Exercise materials:
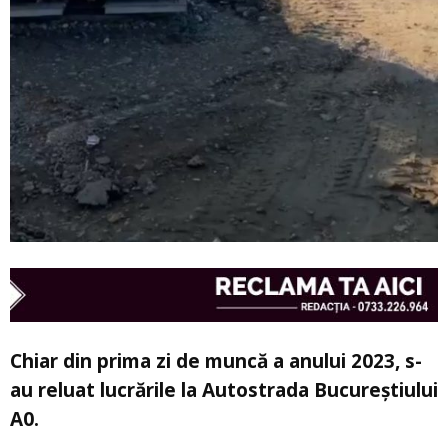
Chiar din prima zi de muncă a anului 2023, s-
au reluat lucrările la Autostrada Bucureștiului
A0.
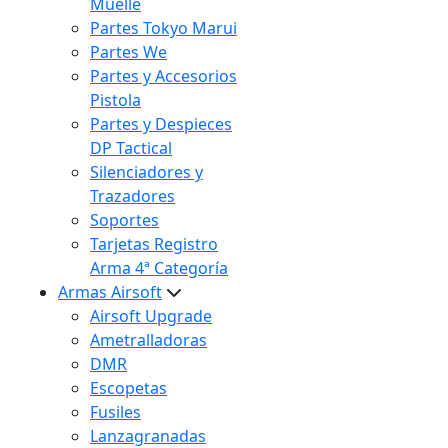
Muelle
Partes Tokyo Marui
Partes We
Partes y Accesorios
Pistola
Partes y Despieces
DP Tactical
Silenciadores y
Trazadores
Soportes
Tarjetas Registro
Arma 4ª Categoría
Armas Airsoft
Airsoft Upgrade
Ametralladoras
DMR
Escopetas
Fusiles
Lanzagranadas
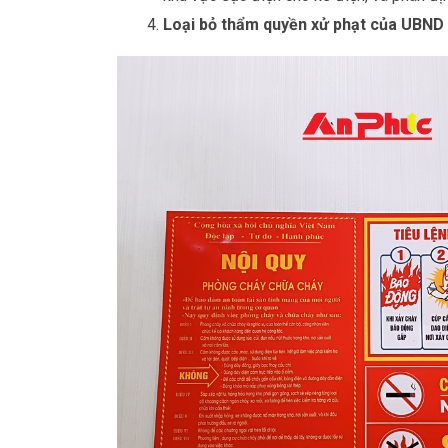
Loại bỏ thẩm quyền xử phạt của UBND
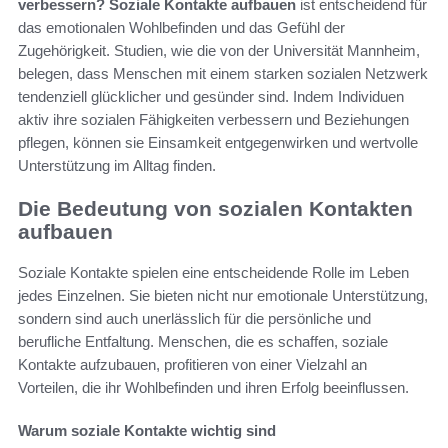
verbessern?
Soziale Kontakte aufbauen
ist entscheidend für
das emotionalen Wohlbefinden und das Gefühl der
Zugehörigkeit. Studien, wie die von der Universität Mannheim,
belegen, dass Menschen mit einem starken sozialen Netzwerk
tendenziell glücklicher und gesünder sind. Indem Individuen
aktiv ihre sozialen Fähigkeiten verbessern und Beziehungen
pflegen, können sie Einsamkeit entgegenwirken und wertvolle
Unterstützung im Alltag finden.
Die Bedeutung von sozialen Kontakten
aufbauen
Soziale Kontakte spielen eine entscheidende Rolle im Leben
jedes Einzelnen. Sie bieten nicht nur emotionale Unterstützung,
sondern sind auch unerlässlich für die persönliche und
berufliche Entfaltung. Menschen, die es schaffen, soziale
Kontakte aufzubauen, profitieren von einer Vielzahl an
Vorteilen, die ihr Wohlbefinden und ihren Erfolg beeinflussen.
Warum soziale Kontakte wichtig sind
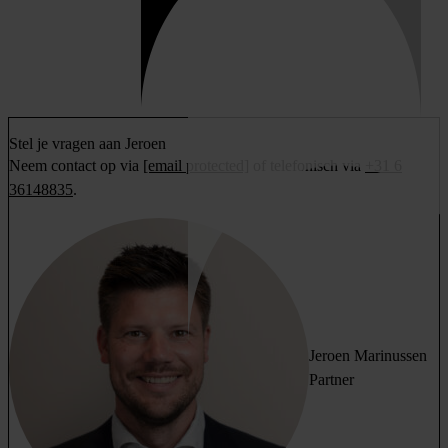
Stel je vragen aan Jeroen
Neem contact op via
[email protected]
of telefonisch via
+31 6
36148835
.
Jeroen Marinussen
Partner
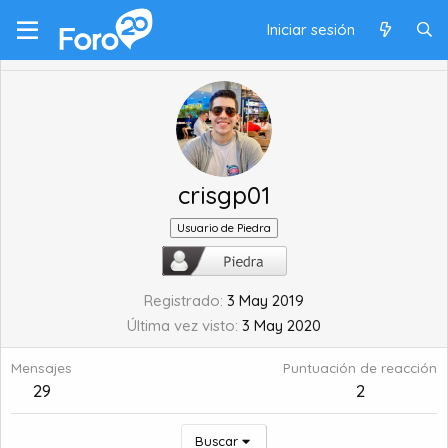
Iniciar sesión
crisgp01
Usuario de Piedra
Registrado
3 May 2019
Última vez visto
3 May 2020
Mensajes
Puntuación de reacción
29
2
Buscar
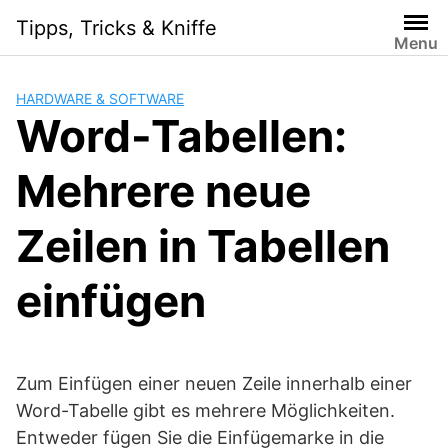
Skip
Tipps, Tricks & Kniffe
to
Menu
content
HARDWARE & SOFTWARE
Word-Tabellen:
Mehrere neue
Zeilen in Tabellen
einfügen
Zum Einfügen einer neuen Zeile innerhalb einer
Word-Tabelle gibt es mehrere Möglichkeiten.
Entweder fügen Sie die Einfügemarke in die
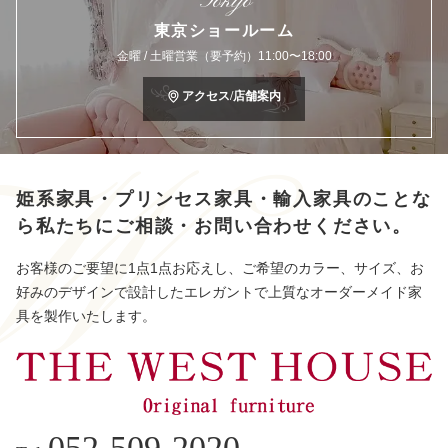
Tokyo
東京ショールーム
金曜 / 土曜営業（要予約）11:00〜18:00
アクセス/店舗案内
姫系家具・プリンセス家具・輸入家具のことな
ら
私たちにご相談・お問い合わせください。
お客様のご要望に1点1点お応えし、ご希望のカラー、サイズ、お
好みのデザインで設計したエレガントで上質なオーダーメイド家
具を製作いたします。
052-509-2020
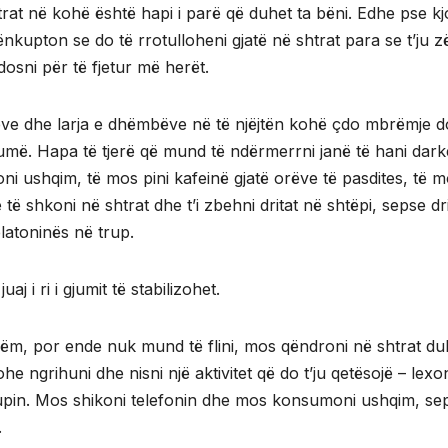
rat në kohë është hapi i parë që duhet ta bëni. Edhe pse kj
ënkupton se do të rrotulloheni gjatë në shtrat para se t’ju z
dosni për të fjetur më herët.
meve dhe larja e dhëmbëve në të njëjtën kohë çdo mbrëmje d
jumë. Hapa të tjerë që mund të ndërmerrni janë të hani dark
i ushqim, të mos pini kafeinë gjatë orëve të pasdites, të 
të shkoni në shtrat dhe t’i zbehni dritat në shtëpi, sepse dr
latoninës në trup.
j i ri i gjumit të stabilizohet.
hëm, por ende nuk mund të flini, mos qëndroni në shtrat du
 ngrihuni dhe nisni një aktivitet që do t’ju qetësojë – lexon
 trupin. Mos shikoni telefonin dhe mos konsumoni ushqim, se
.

What this task involves:
Nothing but the lines from the one holding "ngrihuni dhe nisni" to the end of the entries should be output, each exactly as it appears.

Task output:
 ngrihuni dhe nisni një aktivitet që do t’ju qetësojë – lexon
 trupin. Mos shikoni telefonin dhe mos konsumoni ushqim, se
.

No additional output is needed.